Records from a collection
BEGIN
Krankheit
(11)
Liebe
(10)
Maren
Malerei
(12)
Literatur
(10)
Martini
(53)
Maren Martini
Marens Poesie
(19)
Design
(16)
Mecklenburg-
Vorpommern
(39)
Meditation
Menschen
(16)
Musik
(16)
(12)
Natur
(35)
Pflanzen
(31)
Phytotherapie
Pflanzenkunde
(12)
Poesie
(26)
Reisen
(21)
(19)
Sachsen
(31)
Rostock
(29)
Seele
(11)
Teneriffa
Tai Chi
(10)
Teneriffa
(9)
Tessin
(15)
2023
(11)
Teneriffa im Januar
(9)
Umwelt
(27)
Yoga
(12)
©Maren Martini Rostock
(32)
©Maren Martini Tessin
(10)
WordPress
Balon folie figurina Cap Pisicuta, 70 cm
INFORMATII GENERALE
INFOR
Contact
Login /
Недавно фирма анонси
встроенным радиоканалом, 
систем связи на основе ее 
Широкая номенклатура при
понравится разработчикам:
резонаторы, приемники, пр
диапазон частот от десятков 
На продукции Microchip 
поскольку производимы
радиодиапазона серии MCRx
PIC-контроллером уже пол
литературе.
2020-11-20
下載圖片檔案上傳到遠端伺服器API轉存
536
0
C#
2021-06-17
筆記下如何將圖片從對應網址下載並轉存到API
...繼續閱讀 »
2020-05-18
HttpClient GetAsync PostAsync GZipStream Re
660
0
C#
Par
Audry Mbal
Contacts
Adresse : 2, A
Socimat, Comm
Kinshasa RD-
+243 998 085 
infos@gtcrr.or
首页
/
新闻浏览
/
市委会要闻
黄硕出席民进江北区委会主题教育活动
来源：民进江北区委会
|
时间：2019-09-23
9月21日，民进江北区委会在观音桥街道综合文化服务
END
* **WHAT THE EXERCISE ASKS**: Set down every entry exactly as given.

* **RESULT**:
Krankheit
(11)
Liebe
(10)
Maren
Malerei
(12)
Literatur
(10)
Martini
(53)
Maren Martini
Marens Poesie
(19)
Design
(16)
Mecklenburg-
Vorpommern
(39)
Meditation
Menschen
(16)
Musik
(16)
(12)
Natur
(35)
Pflanzen
(31)
Phytotherapie
Pflanzenkunde
(12)
Poesie
(26)
Reisen
(21)
(19)
Sachsen
(31)
Rostock
(29)
Seele
(11)
Teneriffa
Tai Chi
(10)
Teneriffa
(9)
Tessin
(15)
2023
(11)
Teneriffa im Januar
(9)
Umwelt
(27)
Yoga
(12)
©Maren Martini Rostock
(32)
©Maren Martini Tessin
(10)
WordPress
Balon folie figurina Cap Pisicuta, 70 cm
INFORMATII GENERALE
INFOR
Contact
Login /
Недавно фирма анонси
встроенным радиоканалом, 
систем связи на основе ее 
Широкая номенклатура при
понравится разработчикам:
резонаторы, приемники, пр
диапазон частот от десятков 
На продукции Microchip 
поскольку производимы
радиодиапазона серии MCRx
PIC-контроллером уже пол
литературе.
2020-11-20
下載圖片檔案上傳到遠端伺服器API轉存
536
0
C#
2021-06-17
筆記下如何將圖片從對應網址下載並轉存到API
...繼續閱讀 »
2020-05-18
HttpClient GetAsync PostAsync GZipStream Re
660
0
C#
Par
Audry Mbal
Contacts
Adresse : 2, A
Socimat, Comm
Kinshasa RD-
+243 998 085 
infos@gtcrr.or
首页
/
新闻浏览
/
市委会要闻
黄硕出席民进江北区委会主题教育活动
来源：民进江北区委会
|
时间：2019-09-23
9月21日，民进江北区委会在观音桥街道综合文化服务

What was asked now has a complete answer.